Jordan began in Indiana but soon went farther afield. From 1876 he customarily spent each summer collecting, the earliest trips being largely along the rivers of the Allegheny Mountains and in much of the South. He spent three summers on extensive walking and collecting tours in Europe. In 1876 he studied the fishes of Ohio for that state’s fish commission. Later, for the U.S. Fish Commission he collected and presented taxonomic monographs on fishes of the Pacific coast, the Gulf coast, Florida, and Cuba, and the fish faunas of the major American rivers.

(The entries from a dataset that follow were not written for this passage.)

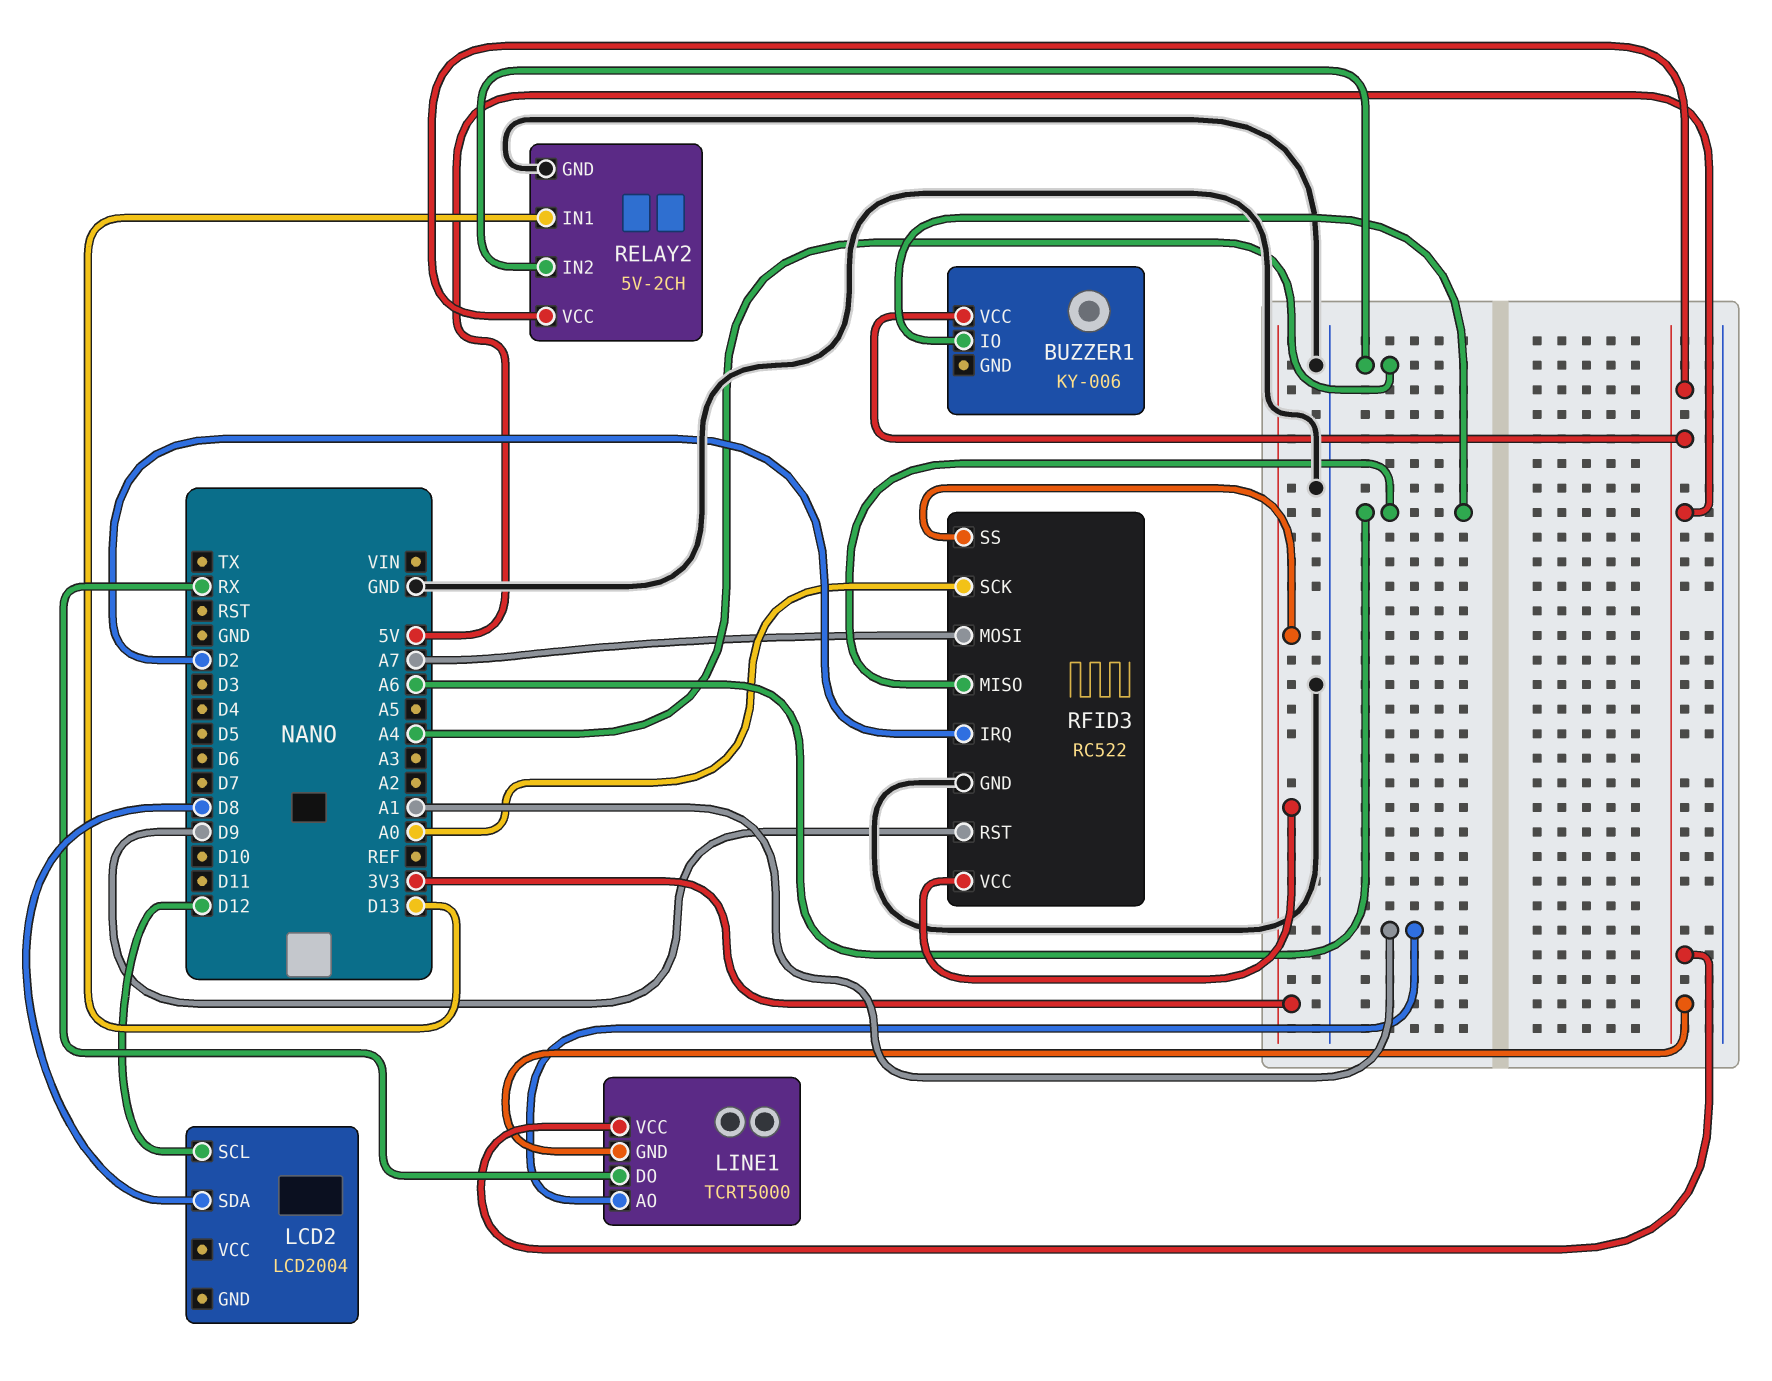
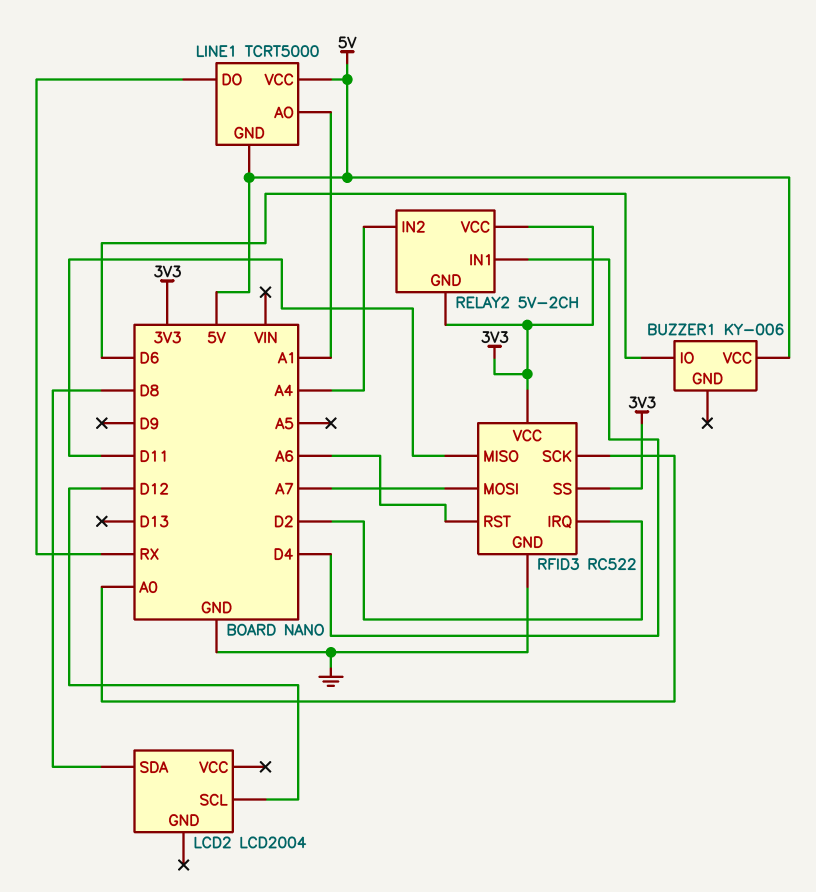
BUZZER1 pin IO: A6 -> D6
RELAY2 pin GND: GND -> 3V3
RELAY2 pin IN1: D13 -> D4
RELAY2 pin VCC: 5V -> 3V3
RFID3 pin MISO: A6 -> D11
RFID3 pin RST: D9 -> A6

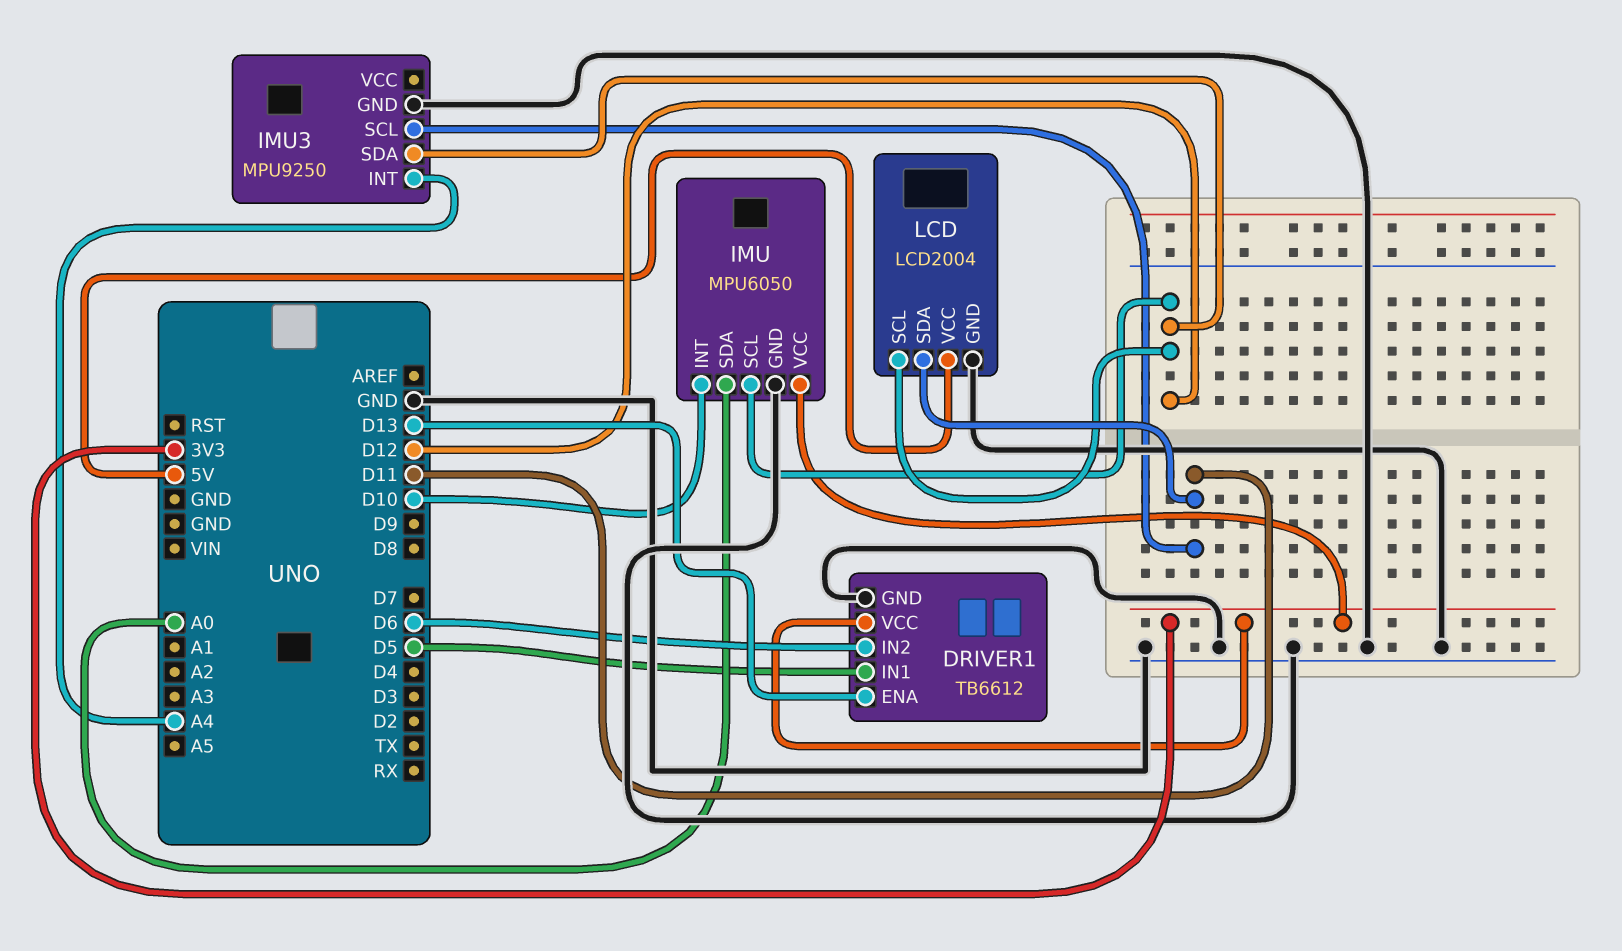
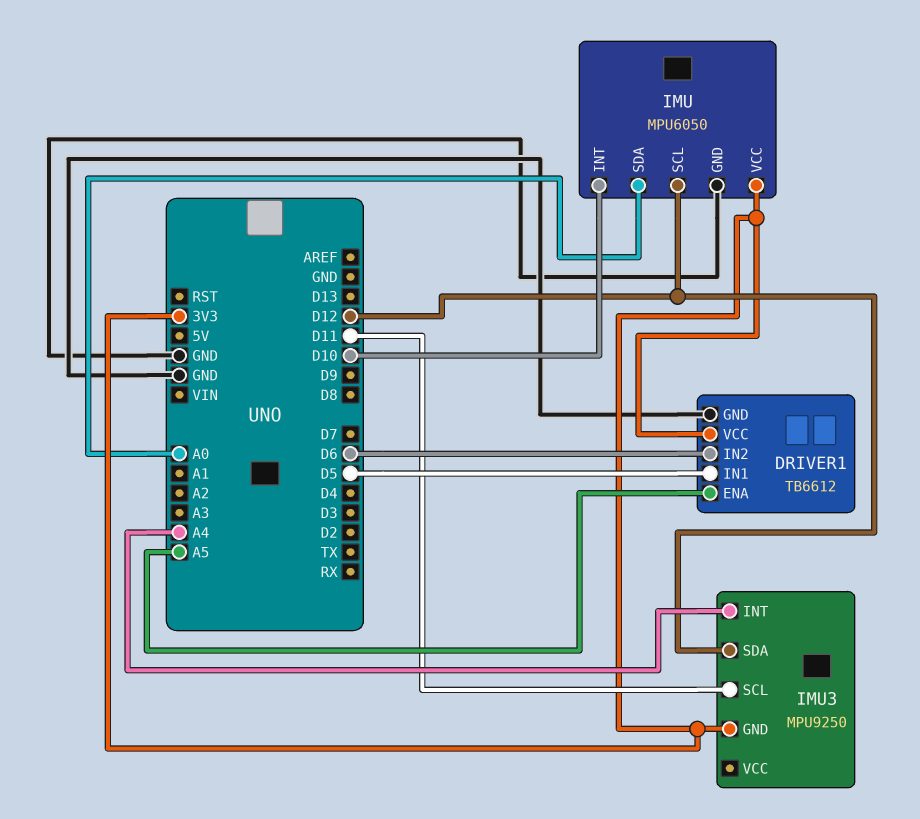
DRIVER1 pin ENA: D13 -> A5
IMU3 pin GND: GND -> 3V3
LCD: LCD2004 -> none
LCD pin GND: GND -> none
LCD pin SCL: D12 -> none
LCD pin SDA: D11 -> none
LCD pin VCC: 5V -> none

While at Stanford, besides making many trips within California, Jordan visited Mazatlan, Mexico; the Bering Sea, while investigating the fur seal dispute between the United States and Great Britain (1896); the interior of Mexico; Japan; Hawaii; Samoa; Alaska; and Europe. From 1908 to 1910 he served as the U.S. International Commissioner of Fisheries for the conservation of fisheries along the Canadian border.
A prolific writer, in addition to his many papers on fish collections and areal faunas, Jordan published thirteen editions of Manual of Vertebrates (1876-1929); several valuable manuals on fish classification; with C. H. Gilbert the useful “Synopsis of the Fishes of North America” (1883), which gave the first great impetus to American ichthyology; and with B. W. Evermann the indispensable “Fishes of North and Middle America” (1896-1900), which for many years almost ended the study, since he and many others considered the subject largely completed.
Jordan's teaching included his version of eugenics, which "sought to prevent the decay of the Anglo-Saxon/Nordic race by limiting racial mixing and by preventing the reproduction of those he deemed unfit."
He made a eugenics-based argument against warfare, contending that war was detrimental to the human species because it removed the strongest men from the gene pool. In 1910, Jordan asserted "Future war is impossible because the nations cannot afford it" and the war debt in Europe amounts to 26 billion US dollars, "all owed to the unseen vampire, and which the nations will never pay and which taxes poor people 95 million dollars a year." He thought burdens of militarism in time of peace are exhausting the strength of the leading nations, already overloaded with debts and the certain result of a great war would be overwhelming bankruptcy.
Membership
Jordan was president of the American Association for the Advancement of Science in 1909-1910; president of the California Academy of Sciences three times; and a member of the International Commission of Zoological Nomenclature from 1904 until his death. Among other societies, he was a member of the American Philosophical Society and the Zoological Society of London. He was also president of the World Peace Foundation from 1910 to 1914 and president of the World Peace Conference in 1915. The Smithsonian Institution made him an honorary associate in zoology in 1921.
Connections
Jordan married Susan Bowen in 1875, and she died in 1885 after 10 years of marriage. They had three children, Edith Monica, Harold Bowen, and Thora. Jordan later married Jessie Knight in 1887. He and his second wife had three additional children, Knight Starr, Barbara, and Eric Knight.